We therefore know very little about videogames and Australians right now. We have seen reports of statistics, but these often focus on simple demographics and size of the market. This is unsurprising given the close association some scholars now have with the games industry — and how secretive the game industry is about their data and their customers players.
In 2008 we knew that most parents were not overly concerned about aggression, violence or so called addictive qualities of video games. We also know that those parents with children aged 12 and over we considered to be the first generation of children to have grow up with access to video games and that over half had played video games as a child and continued to do so using a computer. Again, no specific details on the type of computer or game and even less about consoles and handhelds.
We can’t compare todays figures with older figures because there have been significant revisions to how videogames have been classified and how questions have been asked at the national level. For example, videogames are now considered part of children’s ‘screen-time’ use, but as most parents know — that use varies as does children’s access and the type of games they can play at any given available time. No data is being collected on the use of screen time or games in education, despite the billions of dollars of educational technology funding lavished on teachers and school systems since (weirdly) 2008.

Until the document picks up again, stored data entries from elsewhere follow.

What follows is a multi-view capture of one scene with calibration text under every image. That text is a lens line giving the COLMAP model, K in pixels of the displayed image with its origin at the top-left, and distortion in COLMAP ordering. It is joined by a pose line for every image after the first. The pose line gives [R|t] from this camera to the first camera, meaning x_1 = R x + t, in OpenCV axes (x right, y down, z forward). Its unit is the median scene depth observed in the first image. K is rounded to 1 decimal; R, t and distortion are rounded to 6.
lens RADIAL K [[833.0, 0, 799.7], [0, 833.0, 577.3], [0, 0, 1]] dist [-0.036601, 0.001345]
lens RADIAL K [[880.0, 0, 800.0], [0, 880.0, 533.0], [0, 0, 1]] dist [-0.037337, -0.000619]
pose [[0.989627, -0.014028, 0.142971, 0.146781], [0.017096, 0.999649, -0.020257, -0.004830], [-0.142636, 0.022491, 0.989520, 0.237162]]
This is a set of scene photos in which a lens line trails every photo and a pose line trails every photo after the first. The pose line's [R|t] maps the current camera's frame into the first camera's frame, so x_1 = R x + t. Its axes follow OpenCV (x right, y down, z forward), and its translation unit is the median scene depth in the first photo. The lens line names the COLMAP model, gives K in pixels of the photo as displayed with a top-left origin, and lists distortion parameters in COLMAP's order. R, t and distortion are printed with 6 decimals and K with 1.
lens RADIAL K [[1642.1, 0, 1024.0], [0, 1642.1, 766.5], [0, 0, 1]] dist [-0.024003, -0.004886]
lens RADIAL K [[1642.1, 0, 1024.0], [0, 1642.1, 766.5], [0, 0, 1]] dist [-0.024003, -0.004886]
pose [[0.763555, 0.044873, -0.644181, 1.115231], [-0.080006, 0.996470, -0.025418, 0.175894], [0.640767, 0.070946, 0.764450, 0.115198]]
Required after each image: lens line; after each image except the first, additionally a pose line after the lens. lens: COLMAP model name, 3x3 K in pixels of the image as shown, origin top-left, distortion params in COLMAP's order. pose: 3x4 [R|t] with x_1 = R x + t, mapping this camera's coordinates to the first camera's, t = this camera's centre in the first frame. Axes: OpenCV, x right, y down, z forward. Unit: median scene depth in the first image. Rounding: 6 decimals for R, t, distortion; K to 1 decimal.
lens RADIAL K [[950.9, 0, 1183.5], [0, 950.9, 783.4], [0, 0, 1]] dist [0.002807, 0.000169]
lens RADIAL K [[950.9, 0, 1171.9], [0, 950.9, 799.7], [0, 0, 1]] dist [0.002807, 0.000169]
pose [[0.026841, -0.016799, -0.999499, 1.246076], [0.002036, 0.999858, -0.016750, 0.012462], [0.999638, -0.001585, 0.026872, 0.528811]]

What we do know is that the media presents videogames in ways intended to gain the attention of parents: either as customers or to perpetuate the same ‘media effects’ panic which has been rolling though popular media since the 1930s. We do know that all children and the vast proportion of adults play video games of one sort or another in the home, where as the vast majority of teachers and students (identity switch) do not. It strikes me as bizarre that some teachers are now expressing new interest in game-based-learning as though our culture has not already embraced it as media entertainment and used it to make sense of the world from the inside out for a very long time.
Videogames are a prolific and much enjoyed form of media entertainment in Australia. Despite ongoing media panic, Australians have not had the level of negative emotional reaction to videogames as might have occurred in other nations. We can’t assume that data and facts from PEW (American Life) can be generalised to Australia in the way the Aussie Dollar is a bit like the US Dollar.
We don’t need to hide from teaching and studying games, and games don’t have any excuses to make. The fact that Australians are highly likely to engage with complex, computational problem solving from pre-school onwards despite un-ambitious and media-conservative educators and narrow media ownership whos dislike of games is obvious — is quite remarkable.
So if anyone questions why you’d want to use videogames in school or home it is fair to say that as a media-text we see far more value in them than media reports broadly admit and far less danger than they claim.